Acoustic Cavity meshing begins with the Acoustic Cavity Mesh panel. This panel accepts the necessary base input data to generate a voxelated preview mesh for one or more acoustic cavities. Once the preview mesh exists, however, the Acoustic Cavity Browser displays in the tab area; you can use this tool to modify element quality checks, select specific volumes that have a preview mesh, and create the computational mesh for each selected cavity.

  1. Open the Acoustic Cavity Browser and Acoustic Cavity Mesh panel by selecting Mesh > Create > Acoustic Cavity Mesh from the menu bar.
  2. Define acoustic cavity meshing parameters.
    1. In the Acoustic Cavity Browser, click .
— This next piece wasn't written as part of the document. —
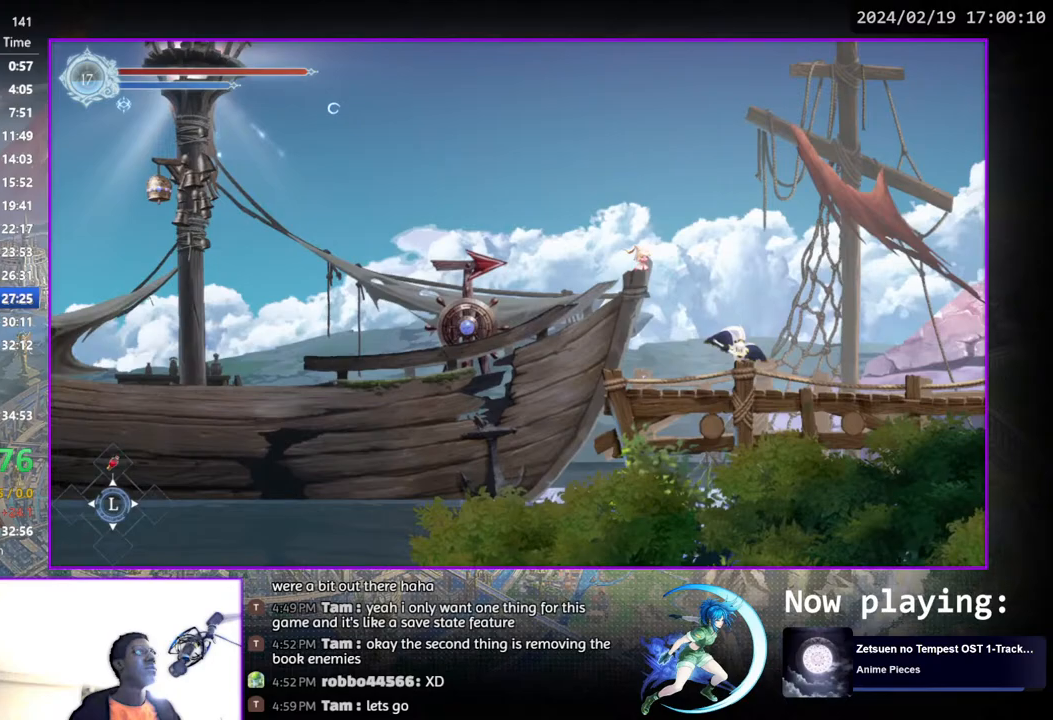
{"buttons": [], "left_stick": "center", "right_stick": "center", "events": [[167, "DPAD_DOWN", "down"], [300, "DPAD_RIGHT", "up"], [317, "DPAD_DOWN", "up"]]}
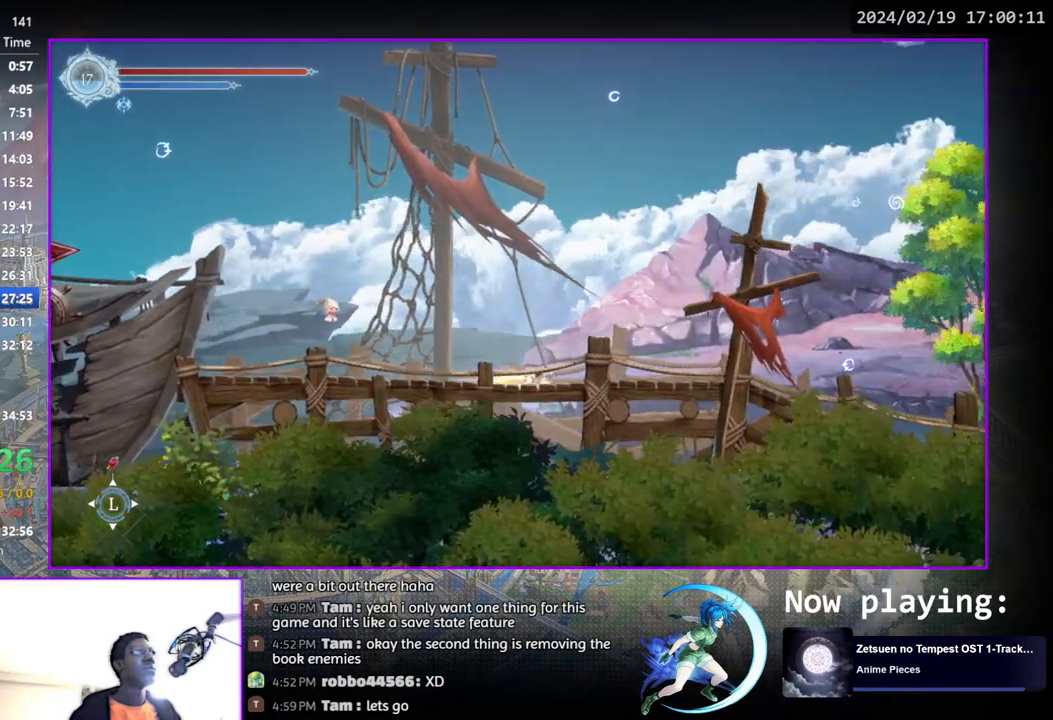
{"buttons": ["DPAD_DOWN"], "left_stick": "center", "right_stick": "center", "events": [[33, "DPAD_DOWN", "down"], [200, "DPAD_DOWN", "up"], [350, "DPAD_DOWN", "down"]]}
    2. In the Options dialog, define acoustic cavity meshing parameters accordingly.
  3. Using the Acoustic Cavity Mesh panel, generate preview mesh.
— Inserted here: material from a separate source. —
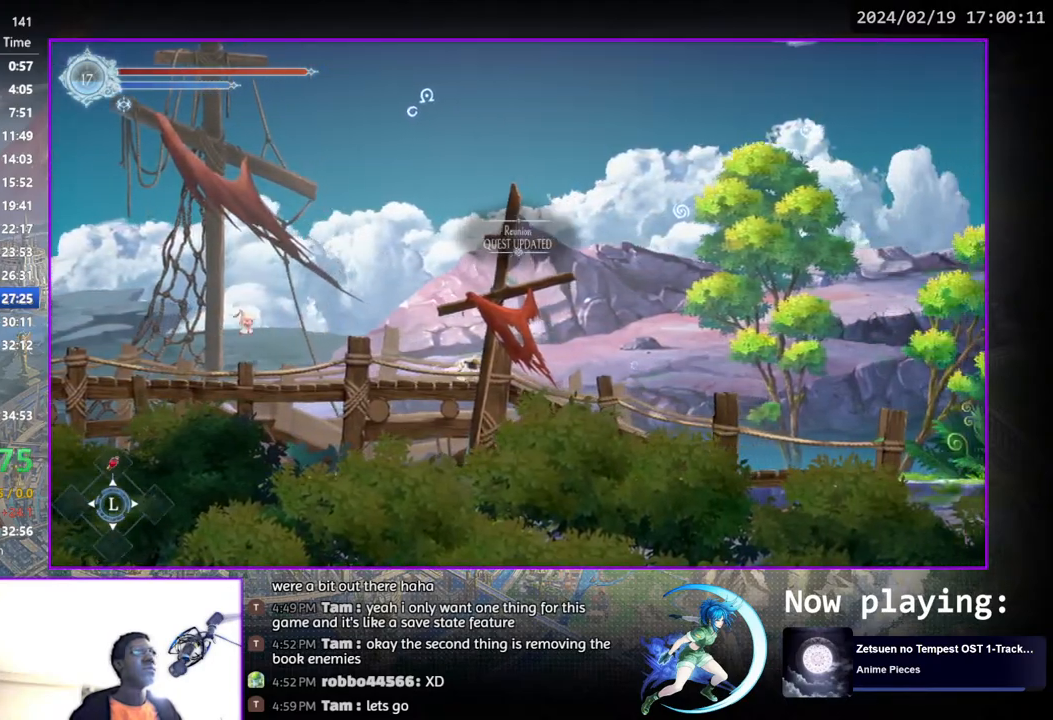
{"buttons": ["DPAD_DOWN", "DPAD_RIGHT"], "left_stick": "center", "right_stick": "center", "events": [[17, "DPAD_DOWN", "up"], [250, "DPAD_RIGHT", "down"], [383, "DPAD_DOWN", "down"]]}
    1. Use the structure: comps selector to select the components that surround the desired cavity.
      Select all of the components that enclose the air spaces. You can create meshes for multiple air spaces simultaneously, depending on which components you initially select.
    2. Use the seats: comps selector to select the solid bodies representing the seats.
      Acoustic cavity meshing takes seating into account, and generates a separate volume mesh for each seat (bench seats are correctly treated as a single assembly, not broken up into individual seats based on the number of humans who could sit on them). This distinguishes the seats from the mesh that represents the air space.
    3. Select a method for seat coupling.
      • Choose node to node remesh to obtain new node-connected cavities for the seats, matching seat nodes, and cavity nodes on a 1:1 basis.
      • Choose MPC no remesh to connect the input seat components to the found cavities using MPCs, which allows node mapping at a ratio other than 1:1. Only use this option if the seat components are composed of solid elements. For proper MPC creation, the seat mesh size must be relatively similar to the size used to create the acoustic cavity mesh; in general, the size difference should be no more than 30%.
    4. In the max element size field, enter a desired element size.
      The max frequency will be populated automatically depending on the specified max element size and No. elements per wavelength specified in Options dialog. It is also possible to specify the max frequency value, and then max element size will be calculated accordingly.
      Note: A small, fine mesh may take a considerable amount of time to generate.
    5. In the gap patch size field, enter how large of a gap in the geometry the mesher will ignore.
    6. In the hole patch size field, enter how large of a hole in the geometry the mesher will ignore.
    7. Optional: Create permanent elements from the temporary elements used to patch over the holes, and store them in their own collector called ^patched_holes by selecting the create hole elements checkbox.
    8. Click preview.
    A simple preview mesh is generated.


    Figure 3. Simple Preview Mesh
  4. In the Acoustic Cavity Browser, select individual volumes, set element quality requirements, and create a smoother, more refined computational mesh for the selected volumes.